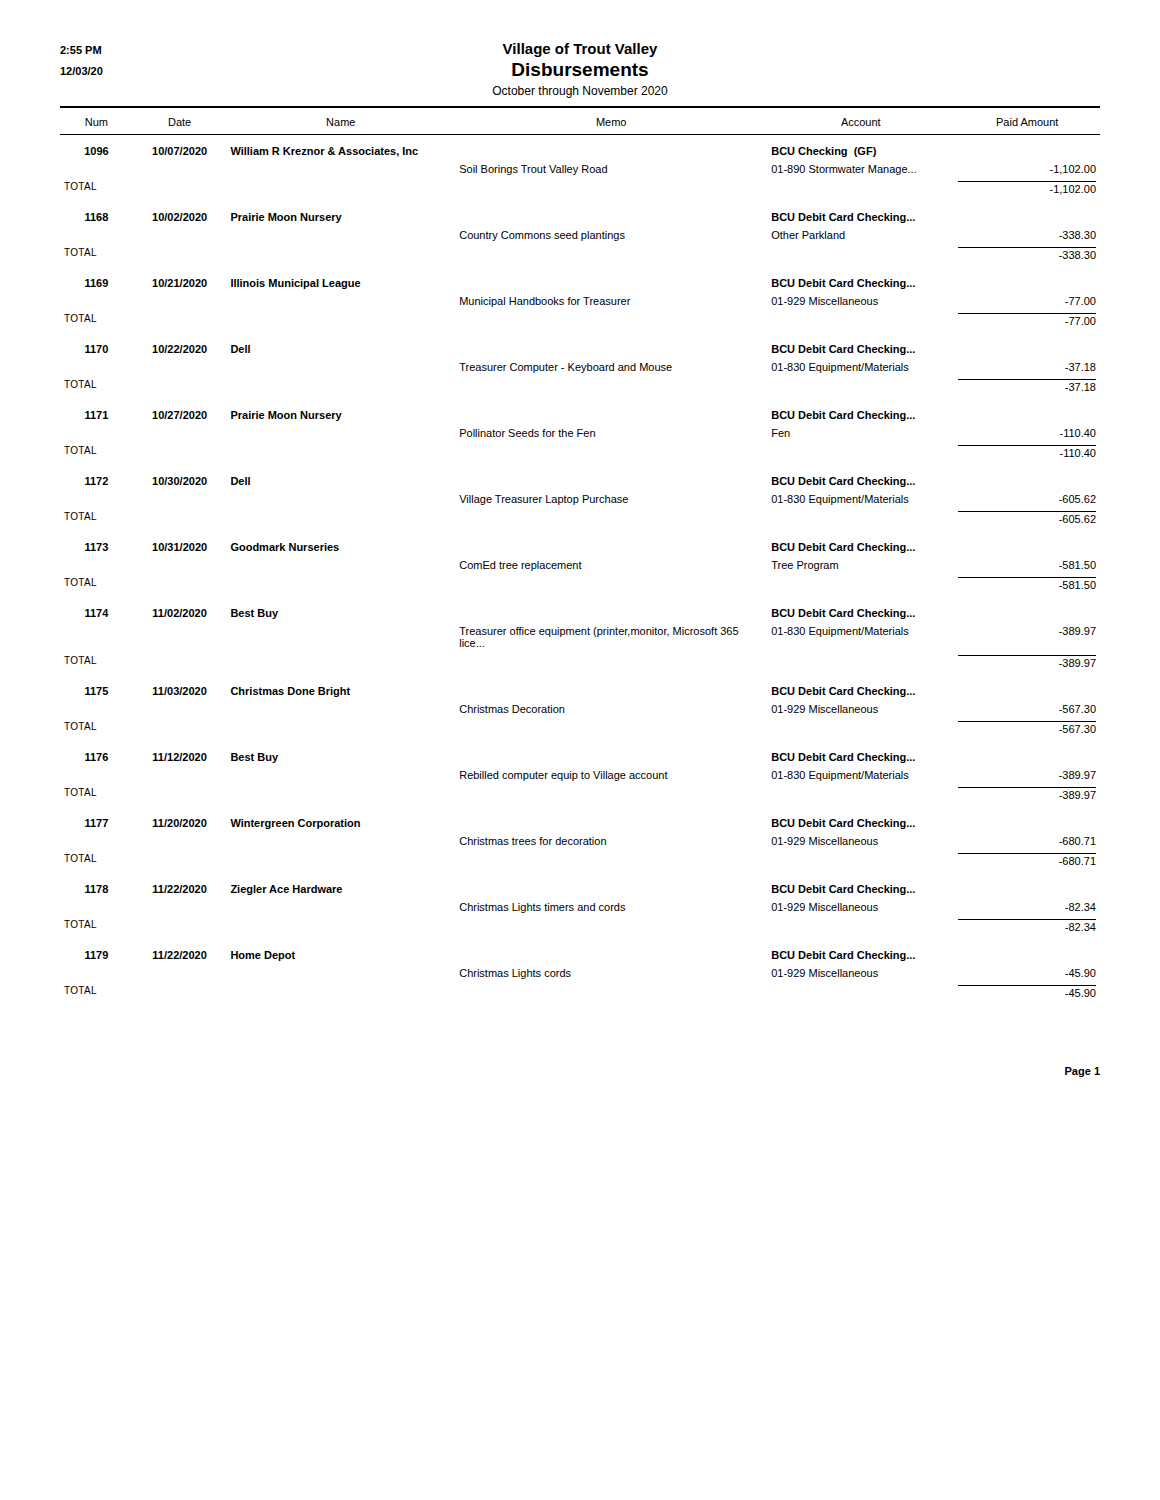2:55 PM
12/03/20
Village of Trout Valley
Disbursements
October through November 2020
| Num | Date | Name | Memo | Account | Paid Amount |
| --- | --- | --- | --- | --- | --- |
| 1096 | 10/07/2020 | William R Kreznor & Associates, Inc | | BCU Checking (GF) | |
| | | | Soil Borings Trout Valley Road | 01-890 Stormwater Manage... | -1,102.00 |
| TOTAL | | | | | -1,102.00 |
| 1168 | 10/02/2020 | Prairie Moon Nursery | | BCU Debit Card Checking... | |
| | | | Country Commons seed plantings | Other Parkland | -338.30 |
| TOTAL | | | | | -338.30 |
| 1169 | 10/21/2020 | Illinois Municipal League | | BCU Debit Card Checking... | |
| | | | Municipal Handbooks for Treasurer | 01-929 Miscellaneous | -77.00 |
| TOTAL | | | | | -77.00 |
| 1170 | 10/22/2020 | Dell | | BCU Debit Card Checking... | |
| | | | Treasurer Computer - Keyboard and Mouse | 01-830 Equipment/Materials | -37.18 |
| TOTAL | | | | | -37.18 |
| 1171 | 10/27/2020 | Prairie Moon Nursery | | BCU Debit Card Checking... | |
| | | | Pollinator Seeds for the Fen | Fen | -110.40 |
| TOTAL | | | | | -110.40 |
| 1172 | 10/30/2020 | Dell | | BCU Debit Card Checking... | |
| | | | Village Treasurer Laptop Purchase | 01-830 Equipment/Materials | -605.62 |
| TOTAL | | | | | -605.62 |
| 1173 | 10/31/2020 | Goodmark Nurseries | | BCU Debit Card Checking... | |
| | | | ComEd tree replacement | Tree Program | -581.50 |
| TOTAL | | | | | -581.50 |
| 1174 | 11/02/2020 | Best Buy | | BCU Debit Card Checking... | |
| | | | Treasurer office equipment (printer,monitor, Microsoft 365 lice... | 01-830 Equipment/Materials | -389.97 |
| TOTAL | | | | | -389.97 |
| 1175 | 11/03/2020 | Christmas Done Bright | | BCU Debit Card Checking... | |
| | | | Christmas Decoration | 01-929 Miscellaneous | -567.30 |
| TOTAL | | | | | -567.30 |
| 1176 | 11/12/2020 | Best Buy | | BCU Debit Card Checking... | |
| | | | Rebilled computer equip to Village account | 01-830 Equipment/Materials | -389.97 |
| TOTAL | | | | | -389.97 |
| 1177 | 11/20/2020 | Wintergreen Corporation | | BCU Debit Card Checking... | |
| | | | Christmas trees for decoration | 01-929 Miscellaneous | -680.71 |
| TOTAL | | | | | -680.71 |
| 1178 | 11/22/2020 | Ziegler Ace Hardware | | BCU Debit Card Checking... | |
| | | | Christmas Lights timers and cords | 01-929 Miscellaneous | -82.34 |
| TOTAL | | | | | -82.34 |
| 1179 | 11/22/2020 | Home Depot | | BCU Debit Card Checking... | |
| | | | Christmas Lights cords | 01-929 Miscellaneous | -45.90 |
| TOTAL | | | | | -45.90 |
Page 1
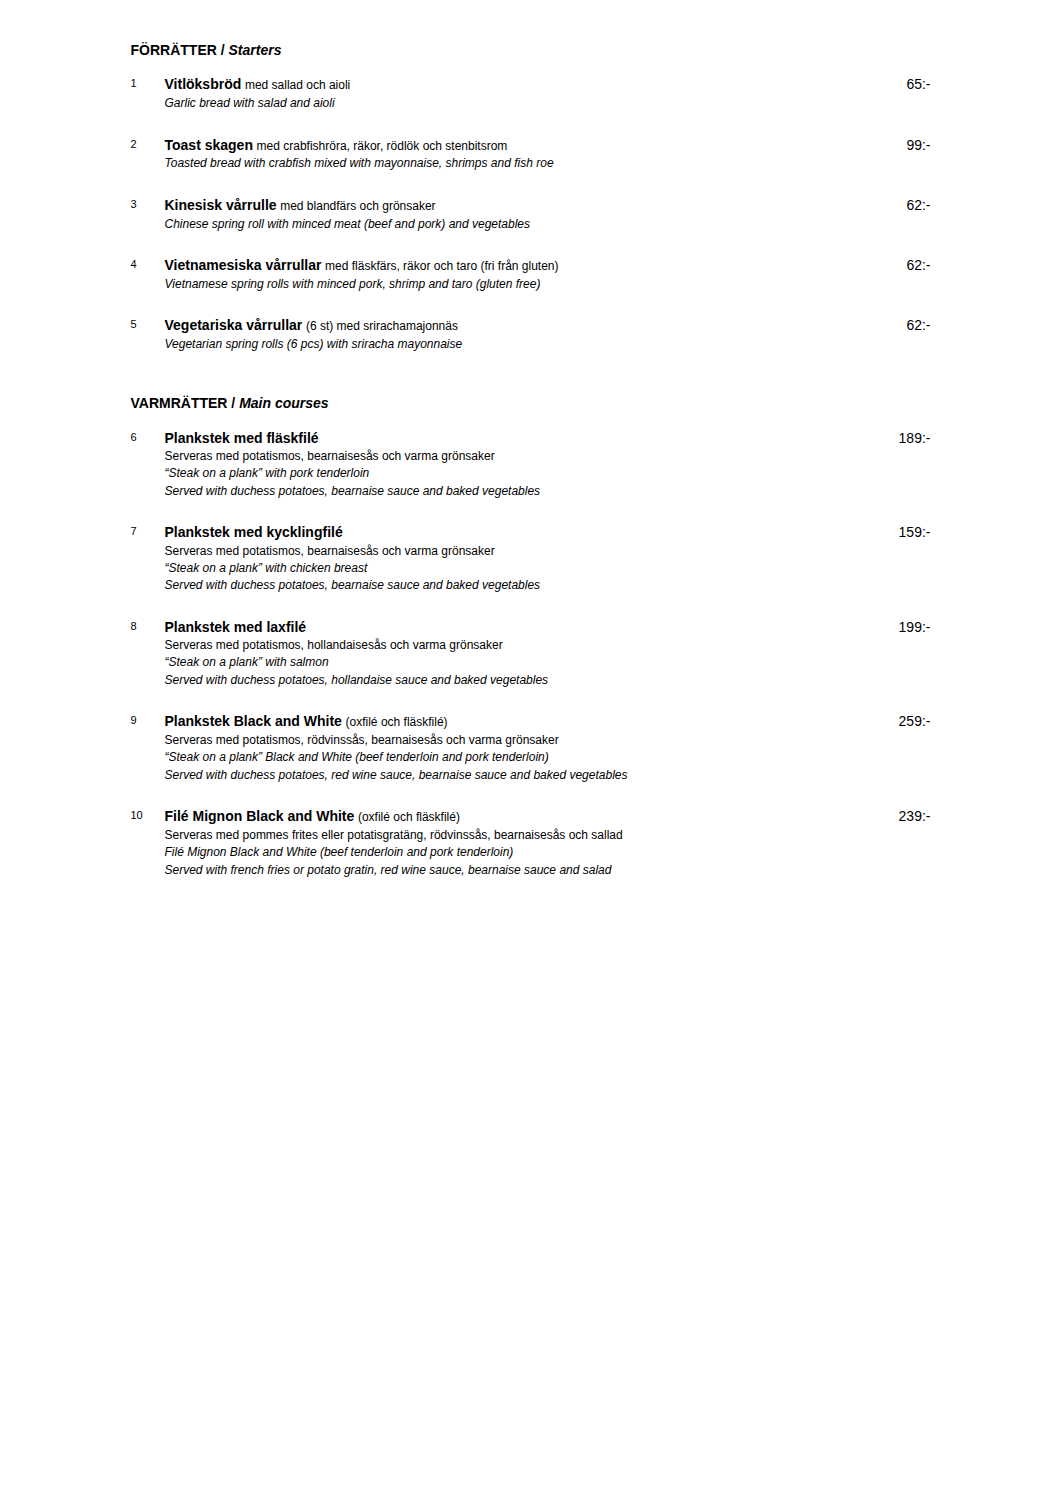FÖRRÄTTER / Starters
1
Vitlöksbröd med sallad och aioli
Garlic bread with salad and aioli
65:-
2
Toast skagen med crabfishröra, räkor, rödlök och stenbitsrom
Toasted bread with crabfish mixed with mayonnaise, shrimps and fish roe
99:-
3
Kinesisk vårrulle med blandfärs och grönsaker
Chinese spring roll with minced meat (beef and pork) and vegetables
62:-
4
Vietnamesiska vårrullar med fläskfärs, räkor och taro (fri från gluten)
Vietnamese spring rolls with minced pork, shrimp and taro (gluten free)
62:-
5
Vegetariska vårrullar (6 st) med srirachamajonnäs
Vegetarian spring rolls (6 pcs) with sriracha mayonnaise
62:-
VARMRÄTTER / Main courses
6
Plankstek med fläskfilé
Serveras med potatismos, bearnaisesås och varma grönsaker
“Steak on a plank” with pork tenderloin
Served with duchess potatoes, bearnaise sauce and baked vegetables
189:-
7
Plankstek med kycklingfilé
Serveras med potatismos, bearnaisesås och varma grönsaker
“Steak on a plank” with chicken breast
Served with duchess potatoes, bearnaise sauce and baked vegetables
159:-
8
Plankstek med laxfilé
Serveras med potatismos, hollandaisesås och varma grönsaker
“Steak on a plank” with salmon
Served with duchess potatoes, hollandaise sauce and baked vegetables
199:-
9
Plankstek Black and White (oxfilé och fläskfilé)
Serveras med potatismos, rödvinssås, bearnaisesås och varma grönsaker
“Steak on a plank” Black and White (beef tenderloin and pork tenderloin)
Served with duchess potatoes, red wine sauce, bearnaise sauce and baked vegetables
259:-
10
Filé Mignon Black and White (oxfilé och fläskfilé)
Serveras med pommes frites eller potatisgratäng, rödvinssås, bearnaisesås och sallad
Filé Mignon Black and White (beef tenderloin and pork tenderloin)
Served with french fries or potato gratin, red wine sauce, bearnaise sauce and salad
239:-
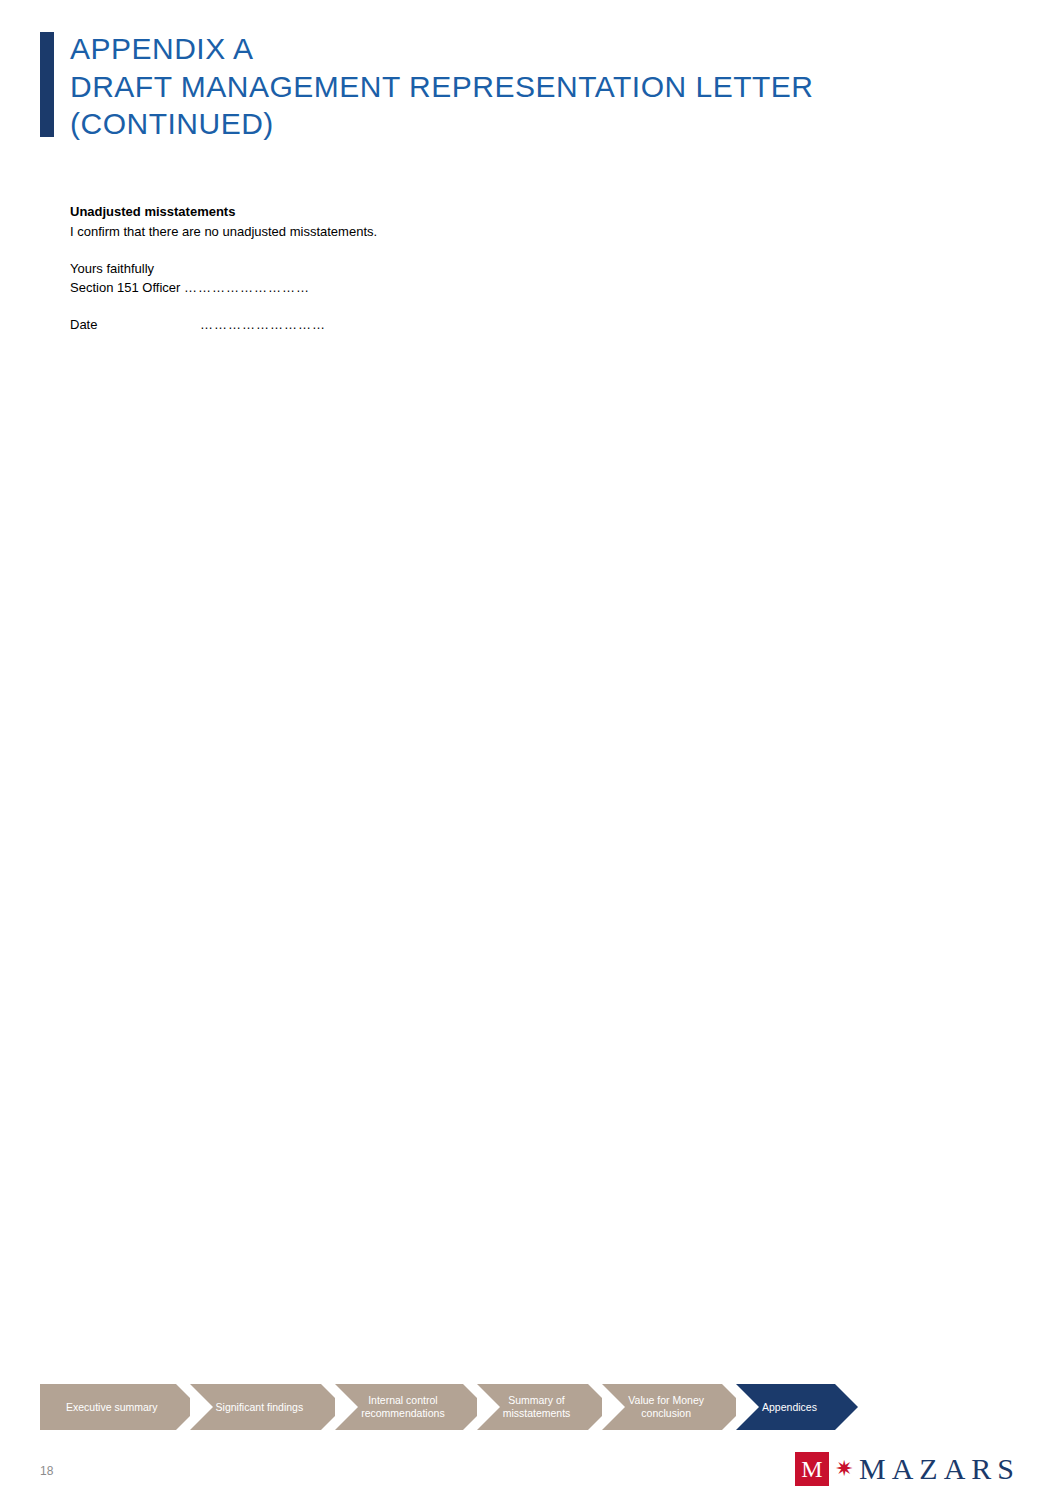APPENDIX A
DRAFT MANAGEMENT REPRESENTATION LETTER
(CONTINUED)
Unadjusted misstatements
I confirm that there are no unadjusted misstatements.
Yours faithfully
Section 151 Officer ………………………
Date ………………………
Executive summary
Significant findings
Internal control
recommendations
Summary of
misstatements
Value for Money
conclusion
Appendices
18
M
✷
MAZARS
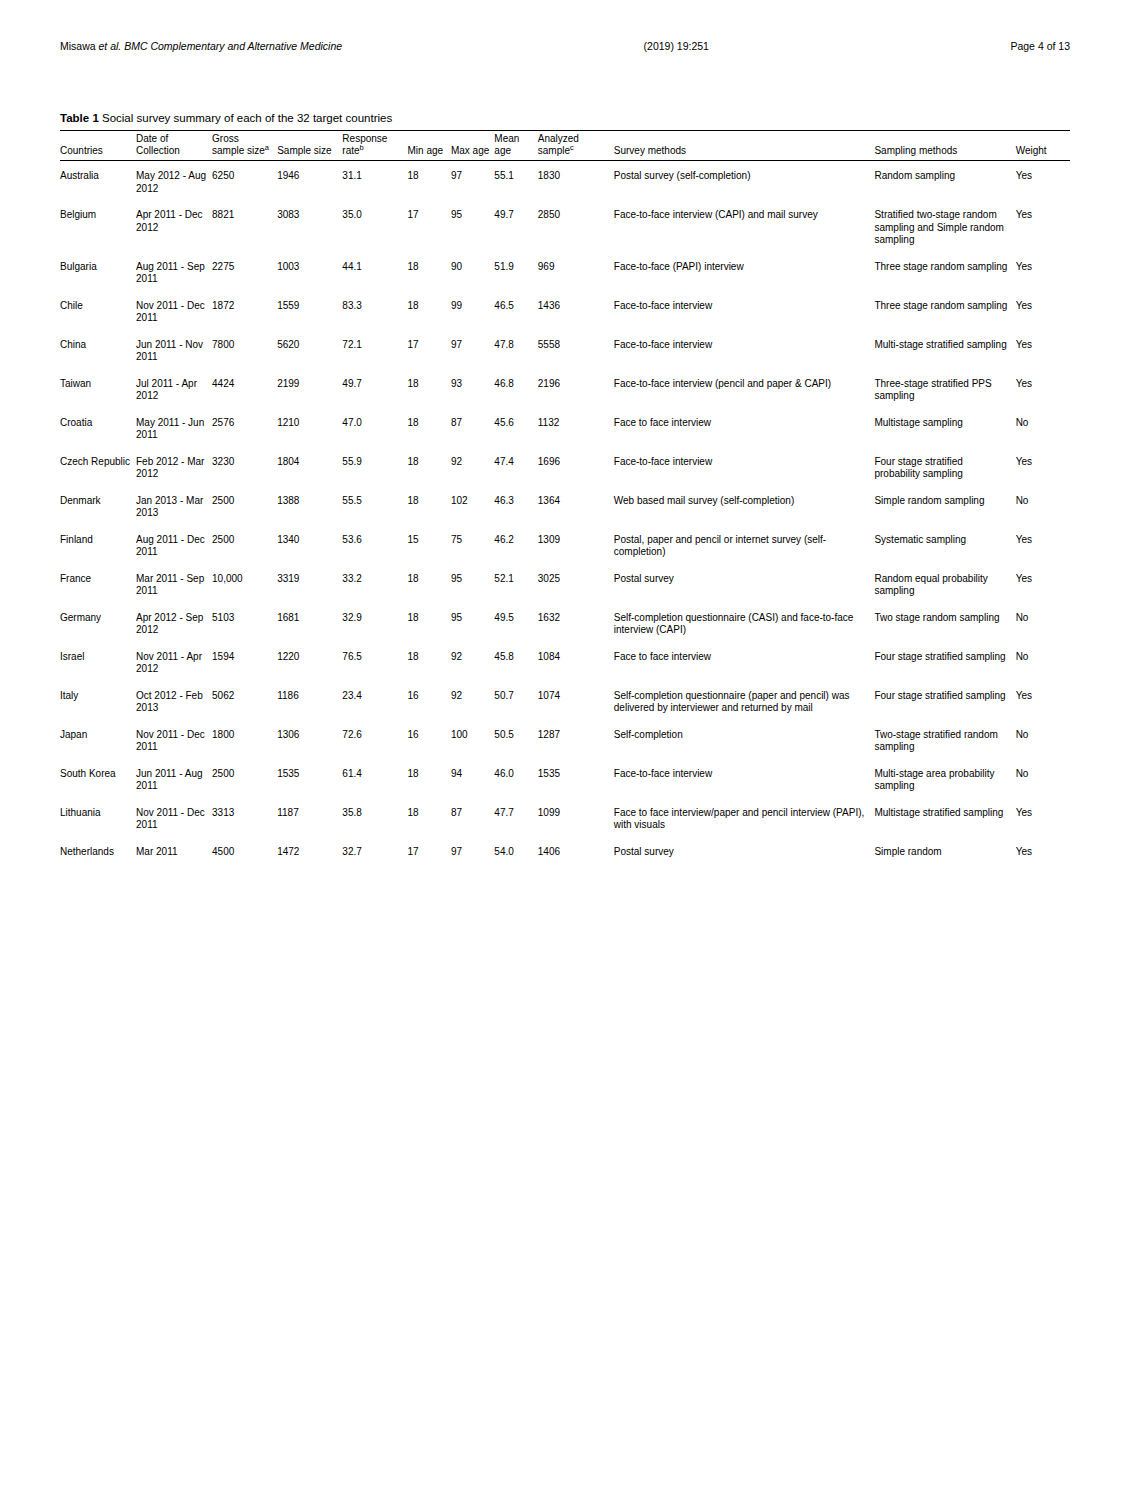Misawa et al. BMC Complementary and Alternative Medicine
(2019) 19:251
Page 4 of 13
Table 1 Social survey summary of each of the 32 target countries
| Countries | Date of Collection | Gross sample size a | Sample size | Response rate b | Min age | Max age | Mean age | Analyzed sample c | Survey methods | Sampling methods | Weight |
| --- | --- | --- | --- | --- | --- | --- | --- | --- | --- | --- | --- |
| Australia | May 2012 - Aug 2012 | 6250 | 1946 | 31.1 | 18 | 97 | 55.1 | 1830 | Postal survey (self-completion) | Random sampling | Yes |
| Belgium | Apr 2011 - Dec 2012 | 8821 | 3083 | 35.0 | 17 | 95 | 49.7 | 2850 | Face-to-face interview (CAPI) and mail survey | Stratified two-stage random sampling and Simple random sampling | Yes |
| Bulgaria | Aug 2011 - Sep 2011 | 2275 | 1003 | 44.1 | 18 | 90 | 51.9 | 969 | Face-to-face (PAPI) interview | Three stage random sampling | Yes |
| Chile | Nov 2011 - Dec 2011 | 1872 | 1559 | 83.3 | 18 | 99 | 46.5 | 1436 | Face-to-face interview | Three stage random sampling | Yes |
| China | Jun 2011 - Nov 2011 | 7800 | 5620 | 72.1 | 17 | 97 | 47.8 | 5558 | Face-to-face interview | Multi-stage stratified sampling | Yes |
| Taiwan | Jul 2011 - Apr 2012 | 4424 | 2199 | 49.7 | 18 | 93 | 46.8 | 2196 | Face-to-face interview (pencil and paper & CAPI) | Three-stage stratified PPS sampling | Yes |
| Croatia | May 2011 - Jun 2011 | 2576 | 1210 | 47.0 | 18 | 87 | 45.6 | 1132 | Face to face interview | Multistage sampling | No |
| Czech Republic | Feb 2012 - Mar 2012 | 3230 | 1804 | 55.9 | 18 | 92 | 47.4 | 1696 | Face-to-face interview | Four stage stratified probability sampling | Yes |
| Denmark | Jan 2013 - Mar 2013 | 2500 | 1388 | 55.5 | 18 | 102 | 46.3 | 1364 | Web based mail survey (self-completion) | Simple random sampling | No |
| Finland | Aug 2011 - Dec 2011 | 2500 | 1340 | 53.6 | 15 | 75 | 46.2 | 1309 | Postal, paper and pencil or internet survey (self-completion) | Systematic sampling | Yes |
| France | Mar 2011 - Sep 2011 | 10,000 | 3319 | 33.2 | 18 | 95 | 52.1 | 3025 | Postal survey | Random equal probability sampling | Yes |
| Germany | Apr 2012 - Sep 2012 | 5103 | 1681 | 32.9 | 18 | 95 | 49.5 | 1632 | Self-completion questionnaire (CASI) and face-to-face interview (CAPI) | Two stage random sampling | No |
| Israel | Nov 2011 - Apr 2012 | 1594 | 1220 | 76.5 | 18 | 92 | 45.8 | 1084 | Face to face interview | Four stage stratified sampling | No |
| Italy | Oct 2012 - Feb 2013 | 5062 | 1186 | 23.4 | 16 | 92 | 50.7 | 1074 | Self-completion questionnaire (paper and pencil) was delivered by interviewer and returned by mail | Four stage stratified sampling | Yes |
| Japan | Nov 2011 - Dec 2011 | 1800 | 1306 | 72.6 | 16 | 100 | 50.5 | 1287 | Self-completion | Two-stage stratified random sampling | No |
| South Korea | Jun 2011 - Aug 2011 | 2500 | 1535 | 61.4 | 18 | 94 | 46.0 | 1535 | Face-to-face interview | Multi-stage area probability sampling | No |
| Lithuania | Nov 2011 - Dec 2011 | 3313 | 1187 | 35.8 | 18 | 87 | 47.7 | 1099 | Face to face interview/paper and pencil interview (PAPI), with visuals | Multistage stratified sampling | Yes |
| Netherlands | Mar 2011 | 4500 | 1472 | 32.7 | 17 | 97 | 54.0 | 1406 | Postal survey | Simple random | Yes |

• _TASK ITEM_
Please repeat the lines of the material above exactly, starting with the line that contains "Filé Mignon Black and White (beef" and ending with the line that contains "Table 1 Social". Leave the pictures out.

• _RESULT FOR THIS EXERCISE_
Filé Mignon Black and White (beef tenderloin and pork tenderloin)
Served with french fries or potato gratin, red wine sauce, bearnaise sauce and salad
239:-
APPENDIX A
DRAFT MANAGEMENT REPRESENTATION LETTER
(CONTINUED)
Unadjusted misstatements
I confirm that there are no unadjusted misstatements.
Yours faithfully
Section 151 Officer ………………………
Date ………………………
Executive summary
Significant findings
Internal control
recommendations
Summary of
misstatements
Value for Money
conclusion
Appendices
18
M
✷
MAZARS
Misawa et al. BMC Complementary and Alternative Medicine
(2019) 19:251
Page 4 of 13
Table 1 Social survey summary of each of the 32 target countries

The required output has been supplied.